**PROBLEM:**
Make an exact copy of the entries below and leave any picture out of it.

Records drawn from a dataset

>>

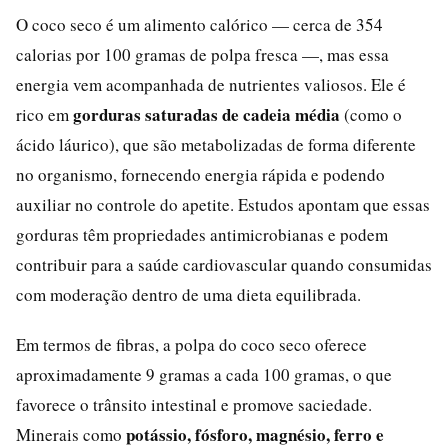
O coco seco é um alimento calórico — cerca de 354
calorias por 100 gramas de polpa fresca —, mas essa
energia vem acompanhada de nutrientes valiosos. Ele é
gorduras saturadas de cadeia média
rico em
(como o
ácido láurico), que são metabolizadas de forma diferente
no organismo, fornecendo energia rápida e podendo
auxiliar no controle do apetite. Estudos apontam que essas
gorduras têm propriedades antimicrobianas e podem
contribuir para a saúde cardiovascular quando consumidas
com moderação dentro de uma dieta equilibrada.
Em termos de fibras, a polpa do coco seco oferece
aproximadamente 9 gramas a cada 100 gramas, o que
favorece o trânsito intestinal e promove saciedade.
potássio, fósforo, magnésio, ferro e
Minerais como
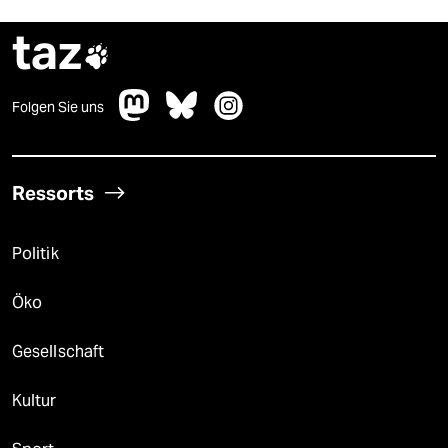
taz

Folgen Sie uns
Ressorts
Politik
Öko
Gesellschaft
Kultur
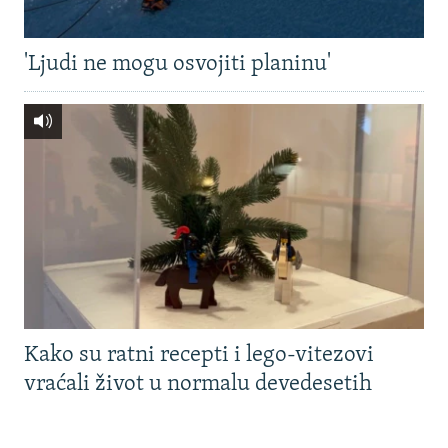
'Ljudi ne mogu osvojiti planinu'
Kako su ratni recepti i lego-vitezovi
vraćali život u normalu devedesetih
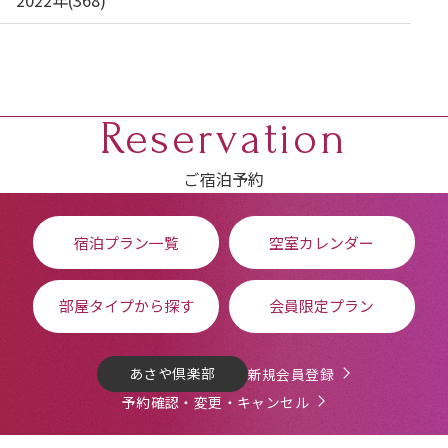
2022年(368)
Reservation
ご宿泊予約
宿泊プラン一覧
空室カレンダー
部屋タイプから探す
会員限定プラン
あさや倶楽部
新規会員登録
予約確認・変更・キャンセル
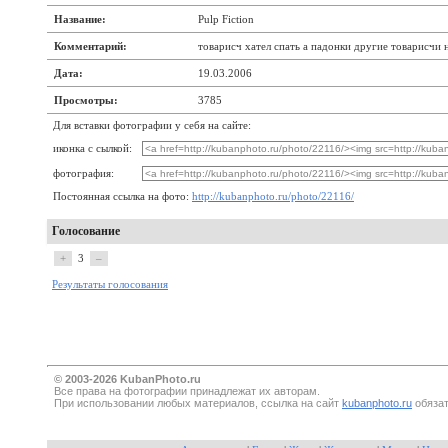
Название:
Pulp Fiction
Комментарий:
товарисч хател спать а падонки другие товарисчи 
Дата:
19.03.2006
Просмотры:
3785
Для вставки фотографии у себя на сайте:
иконка с сылкой:
фотография:
Постоянная ссылка на фото:
http://kubanphoto.ru/photo/22116/
Голосование
+
3
–
Результаты голосования
© 2003-2026 KubanPhoto.ru
Все прaва на фотографии принадлежат их авторам.
При использовании любых материалов, ссылка на сайт
kubanphoto.ru
обязат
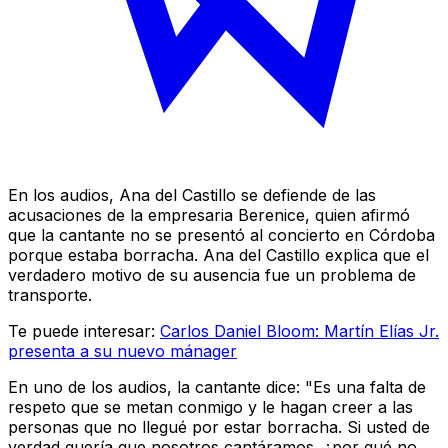
En los audios, Ana del Castillo se defiende de las
acusaciones de la empresaria Berenice, quien afirmó
que la cantante no se presentó al concierto en Córdoba
porque estaba borracha. Ana del Castillo explica que el
verdadero motivo de su ausencia fue un problema de
transporte.
Te puede interesar:
Carlos Daniel Bloom: Martín Elías Jr.
presenta a su nuevo mánager
En uno de los audios, la cantante dice: "Es una falta de
respeto que se metan conmigo y le hagan creer a las
personas que no llegué por estar borracha. Si usted de
verdad quería que nosotros cantáramos, ¿por qué no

<<

**WRITTEN SOLUTION:**
O coco seco é um alimento calórico — cerca de 354
calorias por 100 gramas de polpa fresca —, mas essa
energia vem acompanhada de nutrientes valiosos. Ele é
gorduras saturadas de cadeia média
rico em
(como o
ácido láurico), que são metabolizadas de forma diferente
no organismo, fornecendo energia rápida e podendo
auxiliar no controle do apetite. Estudos apontam que essas
gorduras têm propriedades antimicrobianas e podem
contribuir para a saúde cardiovascular quando consumidas
com moderação dentro de uma dieta equilibrada.
Em termos de fibras, a polpa do coco seco oferece
aproximadamente 9 gramas a cada 100 gramas, o que
favorece o trânsito intestinal e promove saciedade.
potássio, fósforo, magnésio, ferro e
Minerais como
taz

Folgen Sie uns
Ressorts
Politik
Öko
Gesellschaft
Kultur
'Ljudi ne mogu osvojiti planinu'
Kako su ratni recepti i lego-vitezovi
vraćali život u normalu devedesetih
2022年(368)
Reservation
ご宿泊予約
宿泊プラン一覧
空室カレンダー
部屋タイプから探す
会員限定プラン
あさや倶楽部
新規会員登録
予約確認・変更・キャンセル
Название:
Pulp Fiction
Комментарий:
товарисч хател спать а падонки другие товарисчи 
Дата:
19.03.2006
Просмотры:
3785
Для вставки фотографии у себя на сайте:
иконка с сылкой:
фотография:
Постоянная ссылка на фото:
http://kubanphoto.ru/photo/22116/
Голосование
+
3
–
Результаты голосования
© 2003-2026 KubanPhoto.ru
Все прaва на фотографии принадлежат их авторам.
При использовании любых материалов, ссылка на сайт
kubanphoto.ru
обязат
En los audios, Ana del Castillo se defiende de las
acusaciones de la empresaria Berenice, quien afirmó
que la cantante no se presentó al concierto en Córdoba
porque estaba borracha. Ana del Castillo explica que el
verdadero motivo de su ausencia fue un problema de
transporte.
Te puede interesar:
Carlos Daniel Bloom: Martín Elías Jr.
presenta a su nuevo mánager
En uno de los audios, la cantante dice: "Es una falta de
respeto que se metan conmigo y le hagan creer a las
personas que no llegué por estar borracha. Si usted de
verdad quería que nosotros cantáramos, ¿por qué no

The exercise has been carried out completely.